Martine Johanna’s ghosts are overwhelmingly female hauntings, emphasized and lamented in the artist’s solo exhibition A Particular Ghost at Hashimoto Contemporary.
The figures in Johanna’s paintings and drawings embody restless, ghostly fragments, illustrating how women's pleasure is entwined with the symbolic death of societal acceptance. Using rich greens and pinks or electric blues and yellows, the Dutch artist depicts these women confronting the viewer in ecstasy or turning inward to grieve the lack of mental freedom in the moments after. Throughout this entrancing series of works, the artist weaves a compelling narrative linking social ostracization to orgasmic pleasure and safety, expanding the idiom “small death.”
Each new painting peeks into Johanna’s private world, where she grapples with women’s hypervisibility and invisibility. Though it’s difficult not to stare at the women in explicitly sexual positions, the figures don’t return the same fascinated gaze, looking through the viewer as though our presence is inconsequential. The artist also captures quiet moments with visible tension through imagined scenes like disembodied ghosts. Depicted as floating architecture enveloped by ethereal fog or precious gems hovering inside an aurora, the synthesis of women’s bodies and haunted landscapes evoke the many ways women are made invisible: silence, omission, and force.
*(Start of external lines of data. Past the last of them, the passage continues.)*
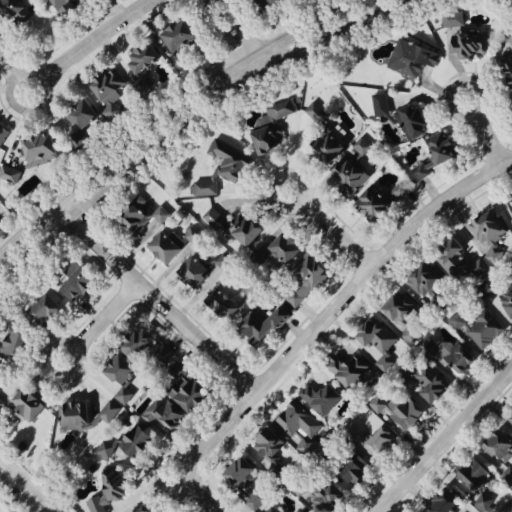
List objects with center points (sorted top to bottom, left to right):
building: (262, 4)
building: (62, 6)
building: (15, 10)
building: (452, 17)
road: (238, 24)
road: (299, 24)
road: (221, 30)
building: (180, 33)
building: (469, 42)
road: (98, 48)
building: (411, 56)
building: (178, 61)
road: (253, 61)
building: (507, 61)
building: (143, 66)
road: (19, 78)
building: (108, 90)
building: (379, 103)
building: (315, 111)
building: (82, 112)
road: (187, 118)
building: (411, 120)
building: (271, 124)
road: (484, 130)
building: (3, 132)
building: (78, 138)
building: (440, 145)
building: (39, 147)
road: (120, 148)
building: (222, 165)
building: (350, 169)
building: (419, 170)
building: (9, 172)
building: (400, 189)
building: (510, 200)
building: (372, 202)
building: (140, 213)
building: (233, 225)
road: (329, 230)
building: (489, 231)
building: (171, 242)
building: (284, 247)
building: (256, 256)
building: (457, 260)
building: (198, 266)
building: (304, 278)
building: (76, 279)
building: (428, 283)
building: (485, 287)
road: (155, 297)
building: (506, 299)
building: (220, 301)
road: (335, 304)
building: (42, 308)
building: (403, 311)
road: (100, 319)
building: (261, 322)
building: (478, 325)
building: (377, 339)
building: (14, 341)
building: (136, 341)
building: (0, 350)
building: (163, 351)
building: (449, 352)
building: (119, 368)
building: (347, 368)
building: (424, 378)
building: (185, 387)
building: (123, 393)
building: (320, 397)
building: (1, 400)
building: (27, 402)
building: (397, 408)
building: (163, 412)
building: (84, 414)
building: (510, 416)
building: (297, 420)
building: (350, 430)
building: (378, 439)
road: (443, 439)
building: (127, 441)
building: (499, 443)
building: (271, 449)
building: (352, 466)
building: (508, 472)
building: (473, 473)
road: (11, 474)
building: (243, 481)
road: (10, 482)
building: (108, 489)
road: (198, 493)
building: (327, 494)
building: (483, 500)
road: (32, 501)
building: (443, 501)
building: (143, 508)
building: (270, 509)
Bearing titles like A Round Object Has No Sharp Edge and A Ritual for a Small Death, the works in this exhibition aptly display society's double bind of harm and intimacy, of sexuality and humiliation. The emotional aspects of these works stem from Johanna's emotional transformation as she confronts her discomfort around the women she paints, instilled by her religious upbringing. In publicizing these feelings, the artist entrusts her discomfort to someone else, releasing her female specters from the safety of her mind into the danger of reality. As such, each artwork holds a prayer for these ghosts to ensure a safe passage to another realm. In a perfect world, the ghosts that haunt Johanna could simply disappear.
The escapist and slightly hypnagogic works of Martine Johanna are figurative within the realm of new contemporary realism, and embody the inner workings of a self-described “female chimerical house.” A symbolic paradoxical house that explores the mental fluctuations of an archetypical female roaming a predominantly male infrastructure, while trying to observantly experience her narratives within the social fabric she is part of. The painterly works, often on linen and panels, are made with acrylic in an optimistic prismatic color spectrum reminiscent of Fauvism and carry the atmosphere of Mid-century idealism.
Part of Johanna’s inspiration is drawn from childhood. The artist grew up in an environment structured by traditional gender divides, rules, and roles, with those more restrictive and judgemental towards girls. Being taught to personify what a girl should be and accept responsibility for victimhood, the artist sought an escape through cheap dime novels, TV programs, and fashion magazines, much like the screens and social media channels of today. It provided an escape into an illusive and ethereal world filled with fairytale castles and savior princes. Johanna’s female protagonists playfully exhibit the inner struggle between youthful naivety and adulthood, in an attempt to establish their own gender-driven identities and romantic inclinations while trying to fit into the world around them.